PROBLEM STATEMENT :: Transcribe the listing verbatim, please, with images dropped.

THE DATA ::

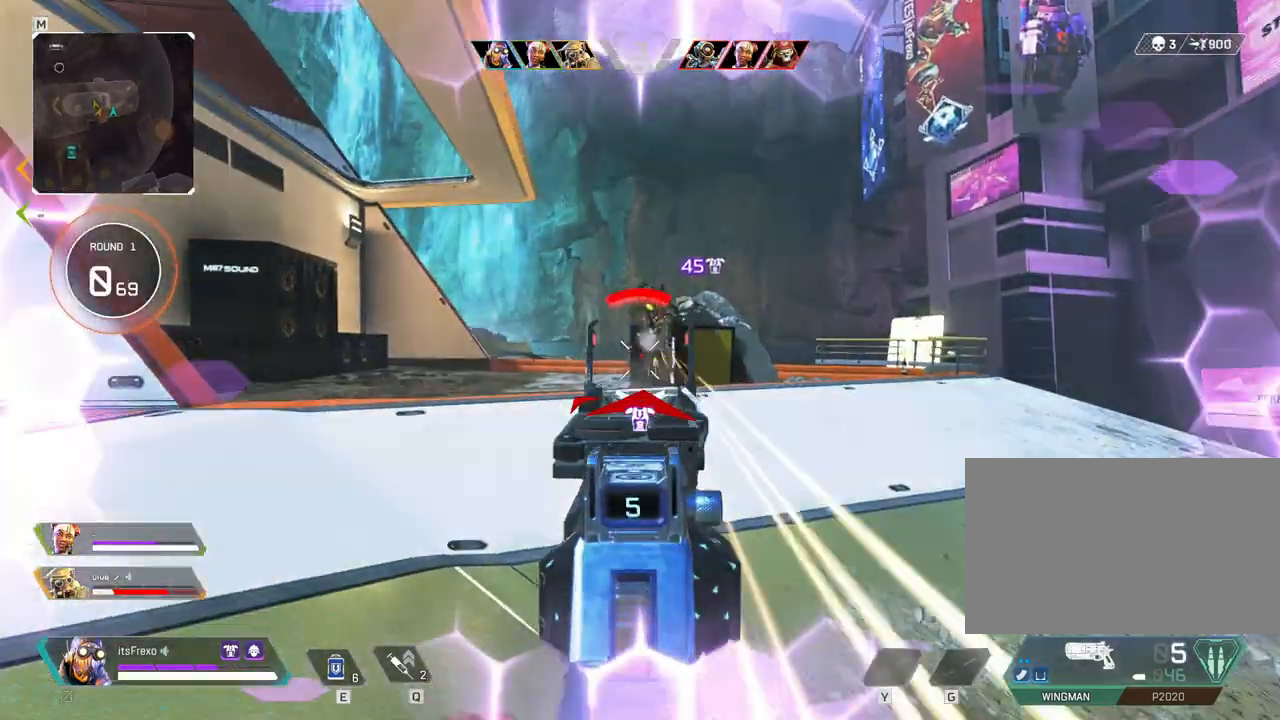
{"keys": ["a"], "mouse": [], "events": [[250, "a", "down"], [250, "d", "up"]]}
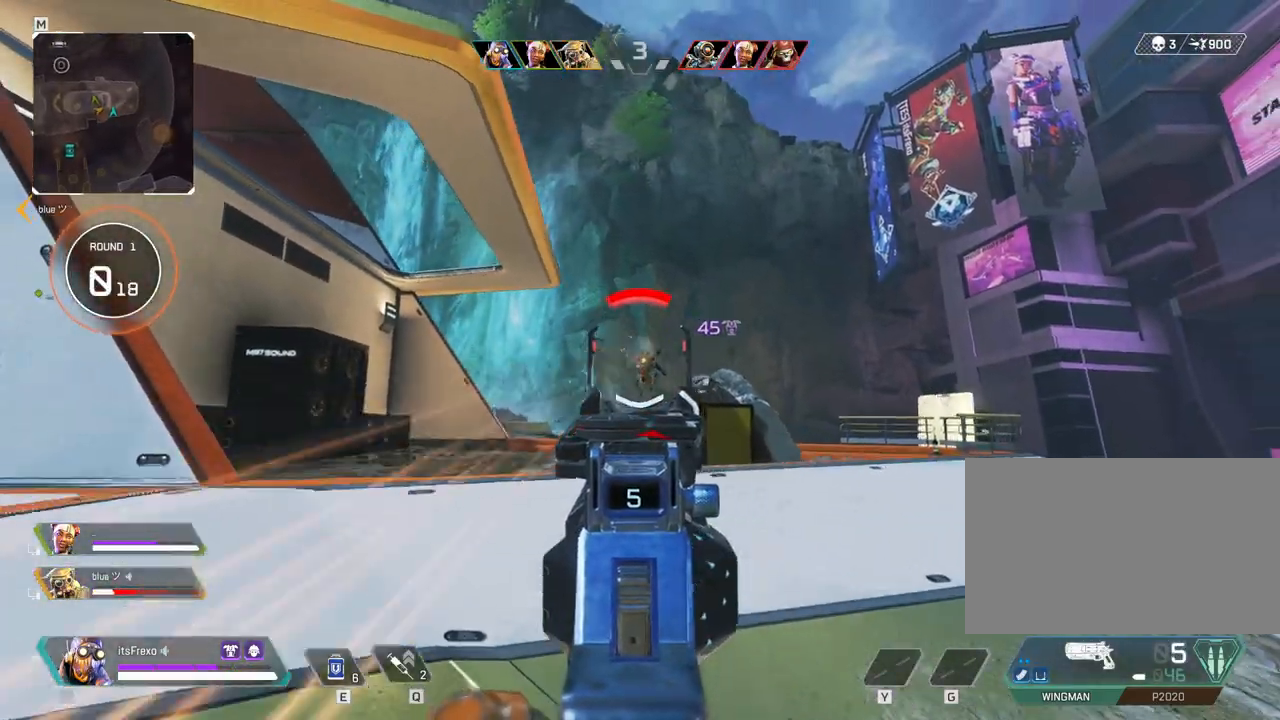
{"keys": ["a"], "mouse": [], "events": [[33, "a", "up"], [33, "d", "down"], [33, "mouse_left", "down"], [100, "a", "down"], [150, "a", "up"], [150, "mouse_left", "up"], [300, "d", "up"], [350, "a", "down"]]}
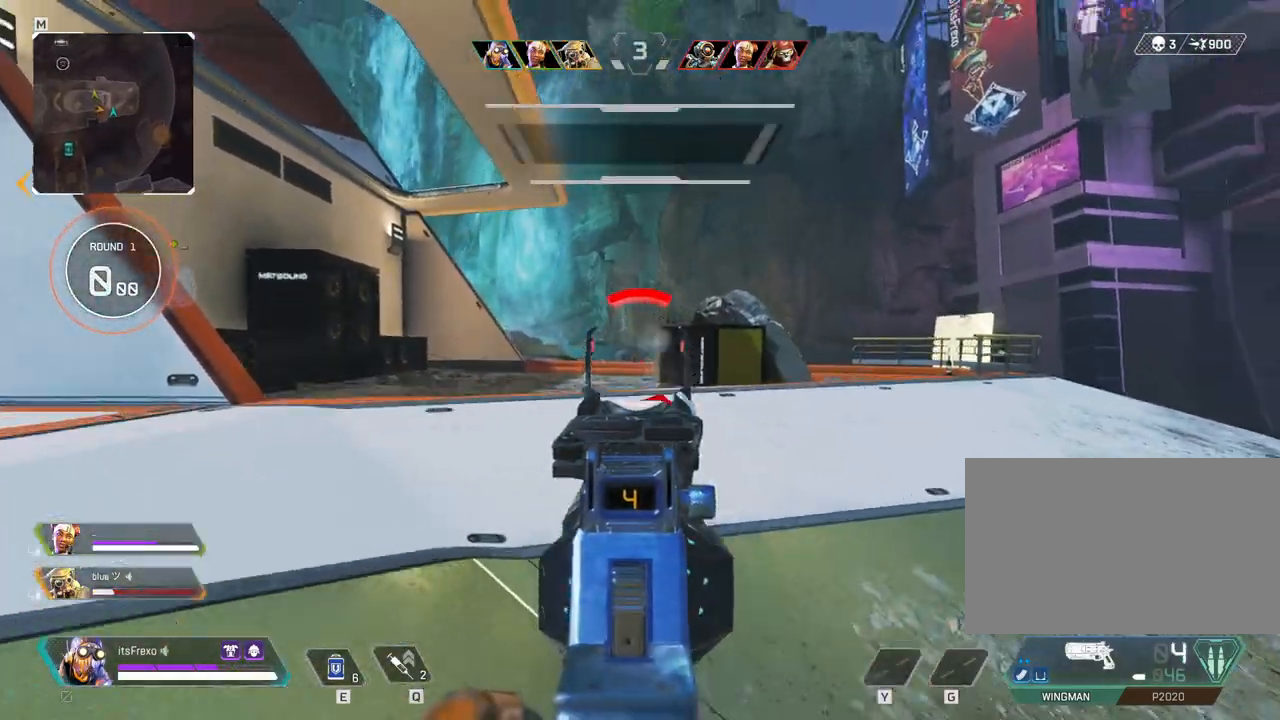
{"keys": ["d", "shift", "w"], "mouse": ["right"], "events": [[133, "mouse_left", "down"], [233, "mouse_left", "up"], [350, "a", "up"], [350, "d", "down"], [400, "w", "down"], [500, "mouse_right", "down"], [500, "shift", "down"]]}
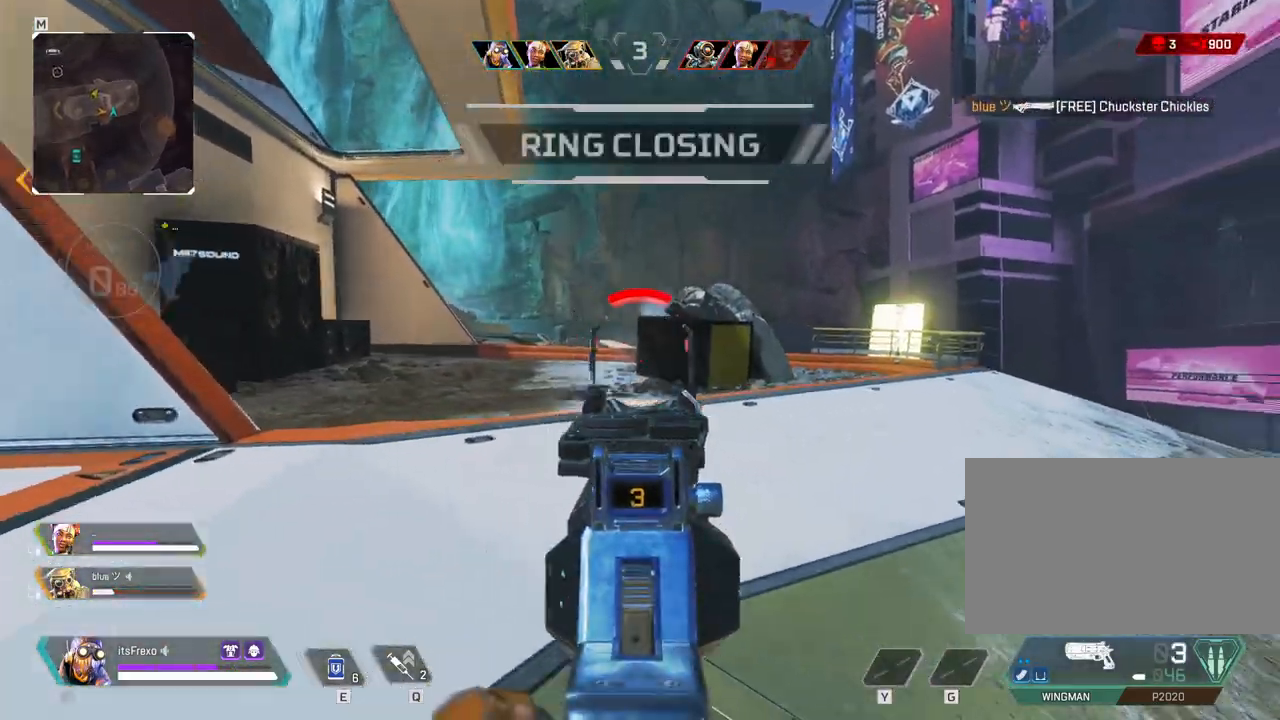
{"keys": ["shift", "w"], "mouse": [], "events": [[50, "d", "up"], [150, "mouse_right", "up"]]}
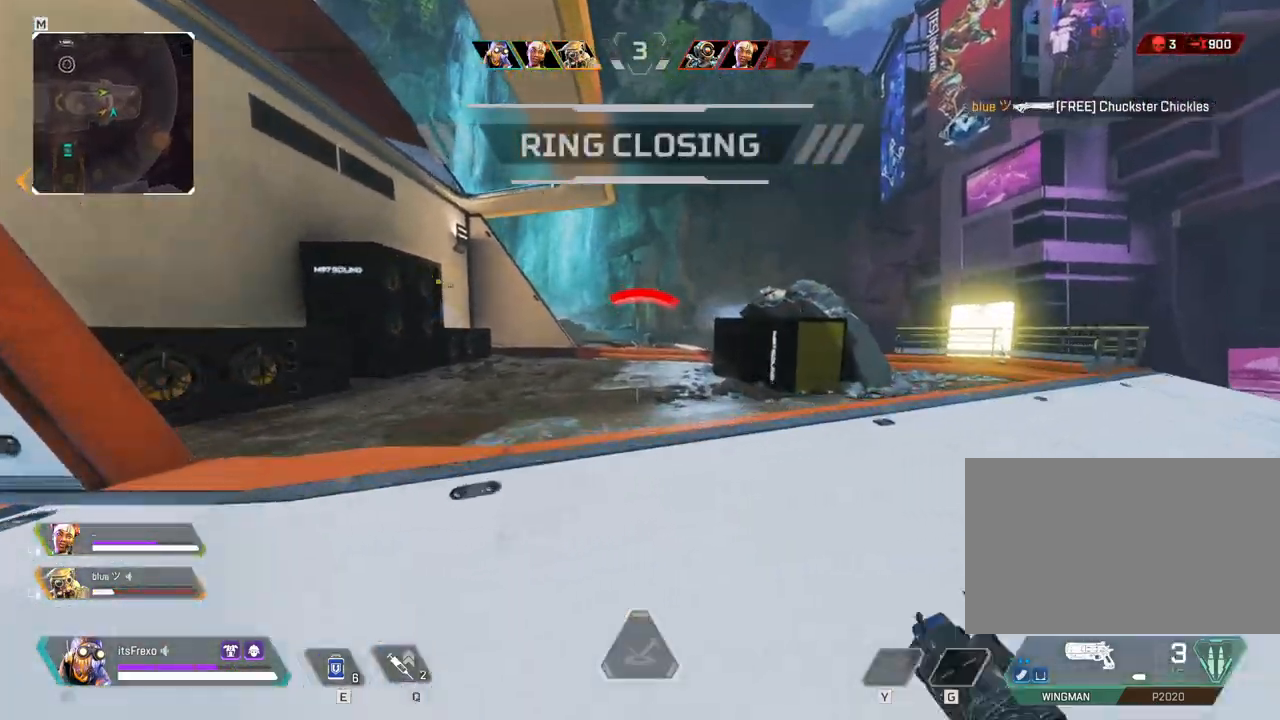
{"keys": ["a", "w"], "mouse": [], "events": [[250, "shift", "up"], [300, "space", "down"], [450, "a", "down"], [450, "space", "up"]]}
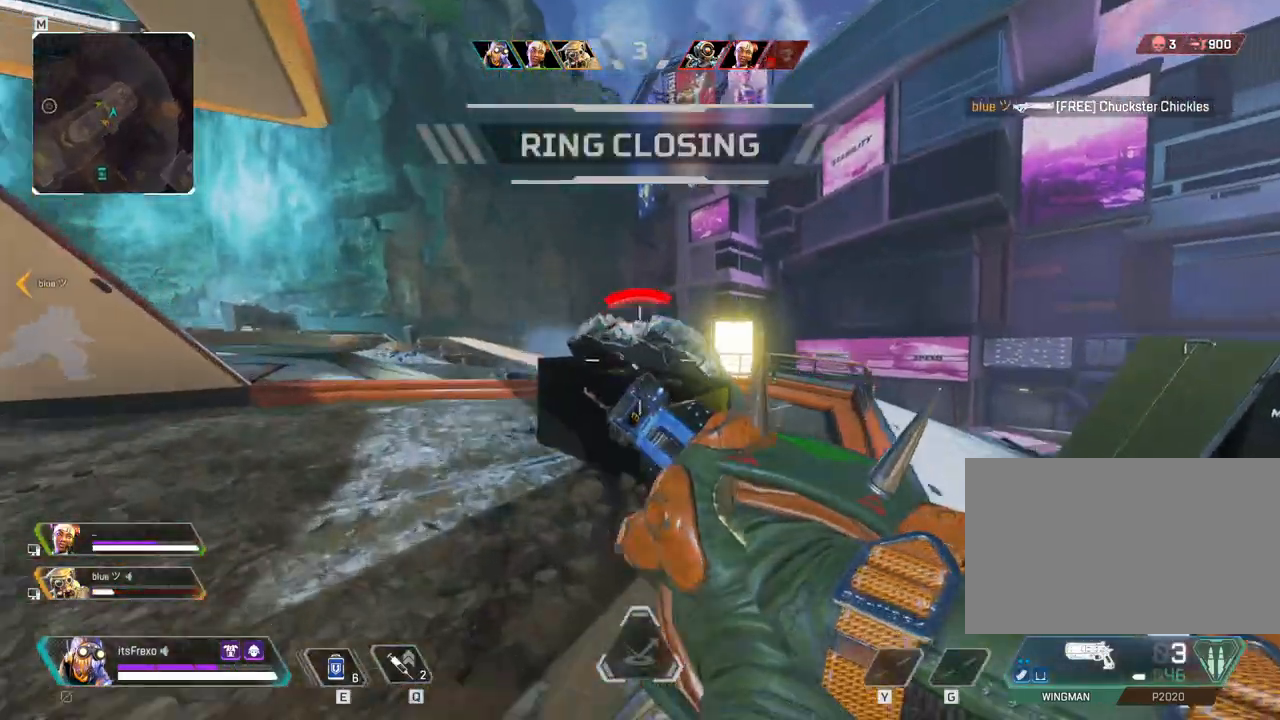
{"keys": ["w"], "mouse": [], "events": [[83, "a", "up"], [183, "d", "down"], [400, "d", "up"]]}
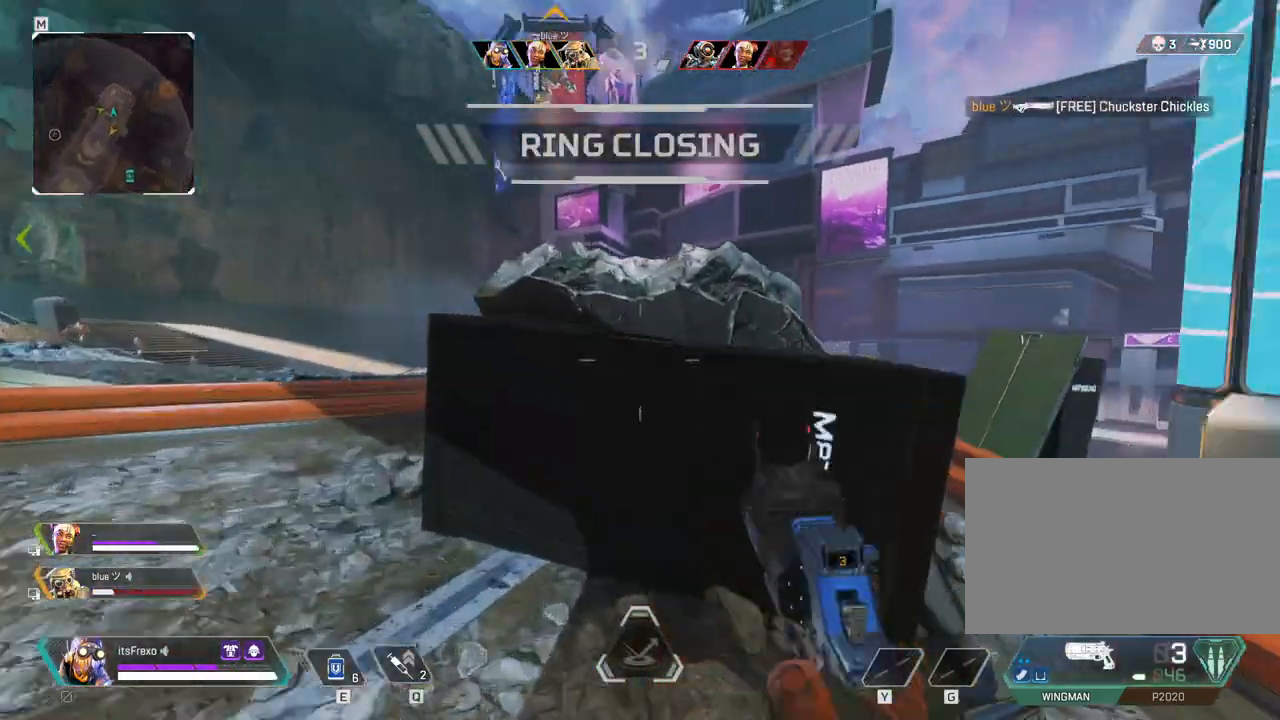
{"keys": ["w"], "mouse": [], "events": [[200, "space", "down"], [300, "space", "up"], [333, "space", "down"], [483, "space", "up"]]}
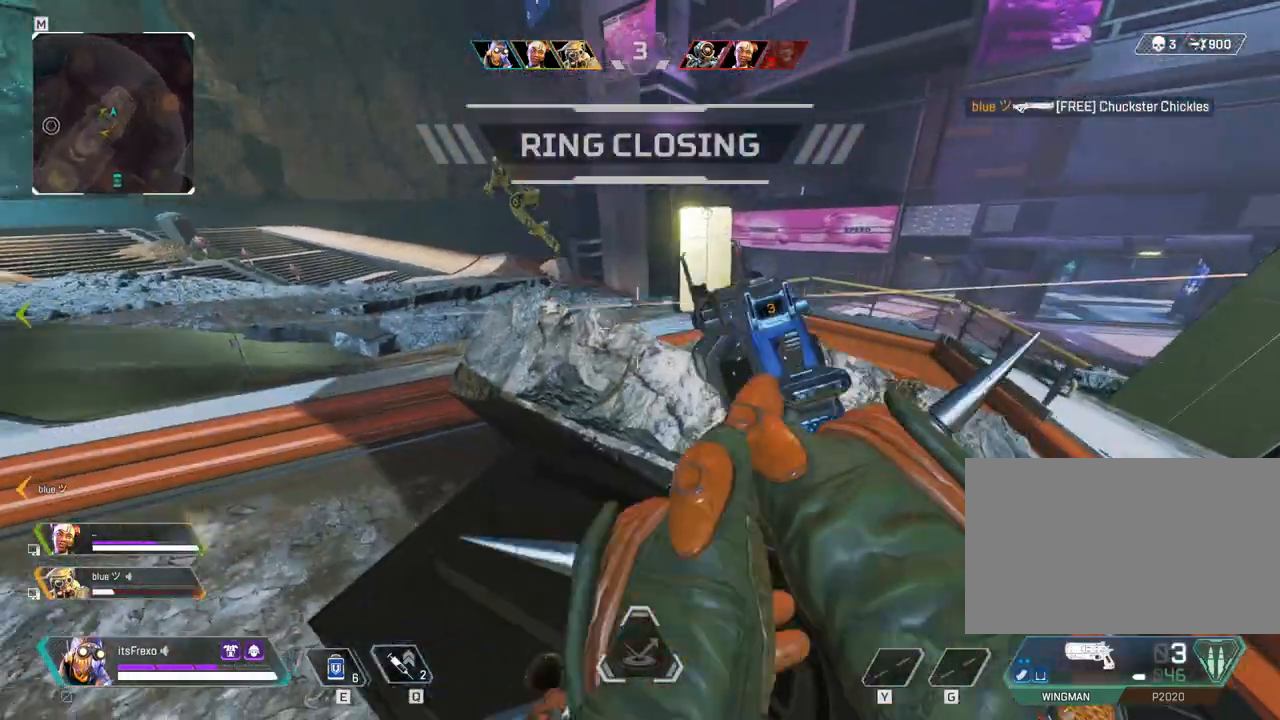
{"keys": [], "mouse": [], "events": [[250, "mouse_right", "down"], [250, "space", "down"], [300, "w", "up"], [350, "space", "up"], [400, "mouse_right", "up"]]}
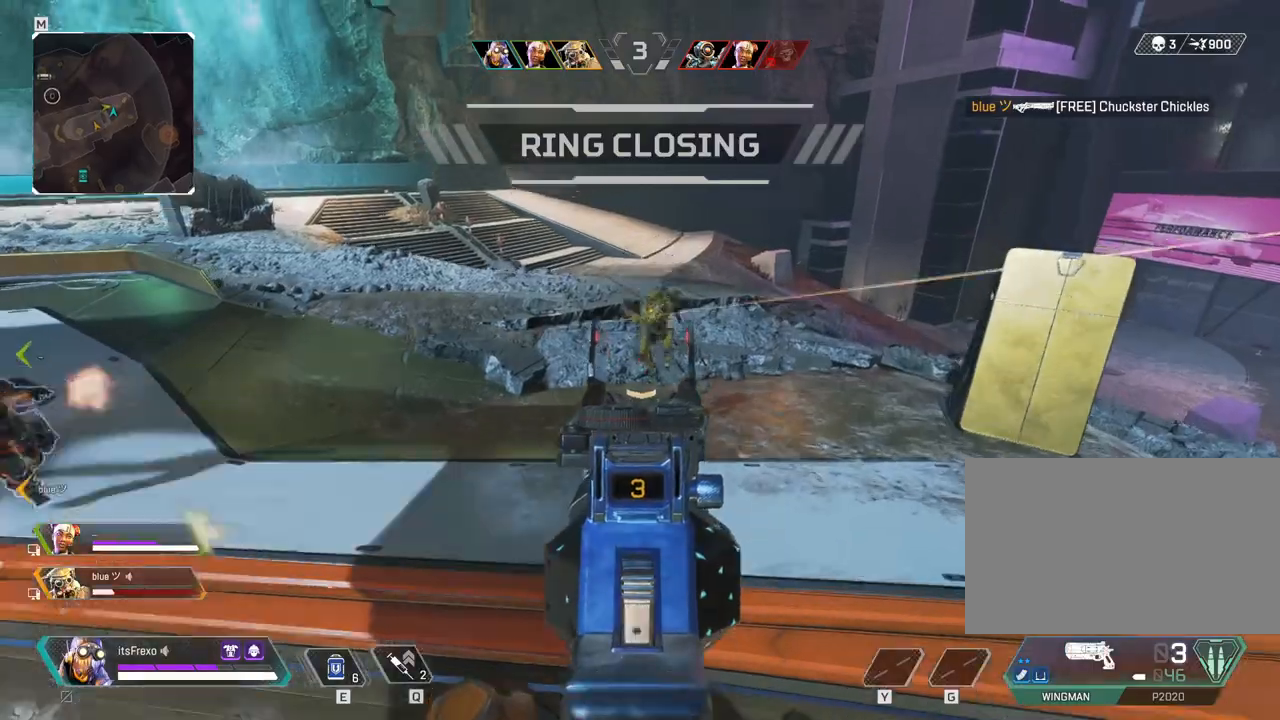
{"keys": [], "mouse": [], "events": [[83, "d", "down"], [133, "mouse_left", "down"], [283, "s", "down"], [333, "d", "up"], [333, "mouse_left", "up"], [400, "s", "up"]]}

TASK RESULT ::
{"keys": ["a"], "mouse": [], "events": [[250, "a", "down"], [250, "d", "up"]]}
{"keys": ["a"], "mouse": [], "events": [[33, "a", "up"], [33, "d", "down"], [33, "mouse_left", "down"], [100, "a", "down"], [150, "a", "up"], [150, "mouse_left", "up"], [300, "d", "up"], [350, "a", "down"]]}
{"keys": ["d", "shift", "w"], "mouse": ["right"], "events": [[133, "mouse_left", "down"], [233, "mouse_left", "up"], [350, "a", "up"], [350, "d", "down"], [400, "w", "down"], [500, "mouse_right", "down"], [500, "shift", "down"]]}
{"keys": ["shift", "w"], "mouse": [], "events": [[50, "d", "up"], [150, "mouse_right", "up"]]}
{"keys": ["a", "w"], "mouse": [], "events": [[250, "shift", "up"], [300, "space", "down"], [450, "a", "down"], [450, "space", "up"]]}
{"keys": ["w"], "mouse": [], "events": [[83, "a", "up"], [183, "d", "down"], [400, "d", "up"]]}
{"keys": ["w"], "mouse": [], "events": [[200, "space", "down"], [300, "space", "up"], [333, "space", "down"], [483, "space", "up"]]}
{"keys": [], "mouse": [], "events": [[250, "mouse_right", "down"], [250, "space", "down"], [300, "w", "up"], [350, "space", "up"], [400, "mouse_right", "up"]]}
{"keys": [], "mouse": [], "events": [[83, "d", "down"], [133, "mouse_left", "down"], [283, "s", "down"], [333, "d", "up"], [333, "mouse_left", "up"], [400, "s", "up"]]}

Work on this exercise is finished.